Multimodal text–vision–audio alignment stems from the GPT-4o pipeline, whose system card confirms end-to-end training over joint modalities; GPT-5 therefore inherits image+audio pairs, while o4 (text-vision only) samples a reduced slice7.
Finally, OpenAI supplements natural data with synthetic self-play. A Wall Street Journal report on project "Orion" (an internal codename for GPT-5) details large-scale synthetic augmentation to overcome high-quality data limits8. CriticGPT, a GPT-4-based AI reviewer, was built to reduce the cost and inconsistency of human preference labels9.
Post-training regimes common to both models
After raw next-token training, both models pass through Supervised Fine-Tuning on curated instruction-following examples and then Reinforcement Learning from Human or AI Feedback (RLHF / RLAIF).

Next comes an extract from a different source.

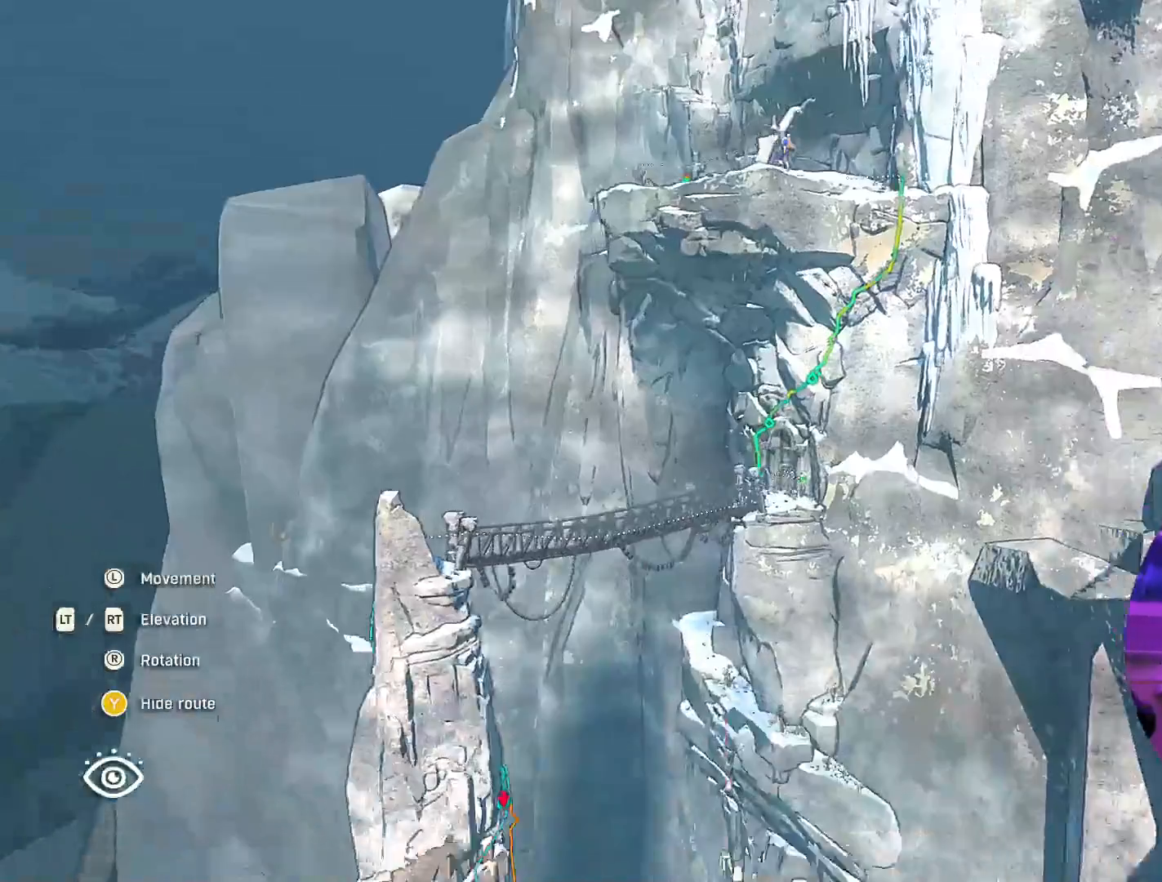
{"buttons": [], "left_stick": "left", "right_stick": "center", "events": [[50, "right_stick", "center"], [200, "L2", "up"]]}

The GPT-4 research blog describes injecting an additional safety reward during RLHF to reduce disallowed content, a strategy echoed in the GPT-4 system card and inherited by subsequent models6. OpenAI researchers later extended alignment with the instruction-hierarchy method, which uses auto-generated contrasting examples to teach a model to privilege system over user instructions; because GPT-5 is trained after these advances it almost certainly embeds the same alignment corpus10.
The o4-specific post-training twist: Reinforcement Fine-Tuning
Azure's preview documentation lays out Reinforcement Fine-Tuning (RFT), available only for o4-mini today11. Instead of human comparisons, RFT relies on explicit grader functions—string checks, text-similarity metrics or small LLM critic models—to score each sampled answer. The policy is then updated with policy-gradient RL. Notable traits include:
- No system messages in training JSONL; the final message must be user-authored (ensures pure reward attribution).
- A reasoning-effort flag that lets trainers trade compute for deeper chain-of-thought.
- Grader composability, enabling compound skills such as mathematical accuracy + style.
- Cost guardrails that auto-pause jobs at roughly $5 k to avoid runaway spending.
This regime is absent from publicly documented GPT-4/4.5 pipelines, implying it is an o-series experiment that may or may not migrate into GPT-5.
Outstanding unknowns and research gaps
- Exact token counts per domain. Public estimates range from 40 T to 100 T total tokens14.
- Synthetic vs natural mix ratio. WSJ sources mention "multiple costly training runs" to tune the synthetic fraction8, but numbers are unreleased.
- Audio and video textification. The quantity of Whisper-transcribed media used in GPT-5 is unknown, though GPT-4o suggests substantial inclusion7.
- Future RFT adoption. If field trials demonstrate superior downstream safety, RFT could replace vanilla RLHF across the GPT line; monitoring upcoming system cards is advisable.
Conclusion
While the GPT-5 and o4 training stacks remain proprietary, the convergence of technical papers, system cards and partner documentation reveals a consistent architecture: vast but aggressively filtered web-scale pre-training followed by multilayer alignment. GPT-5 scales every stage—data volume, synthetic augmentation and reward-model complexity—whereas o4 pioneers a leaner, grader-driven RFT loop that may become the next alignment standard. Keeping track of future transparency reports and system cards will be essential for updating these inferences.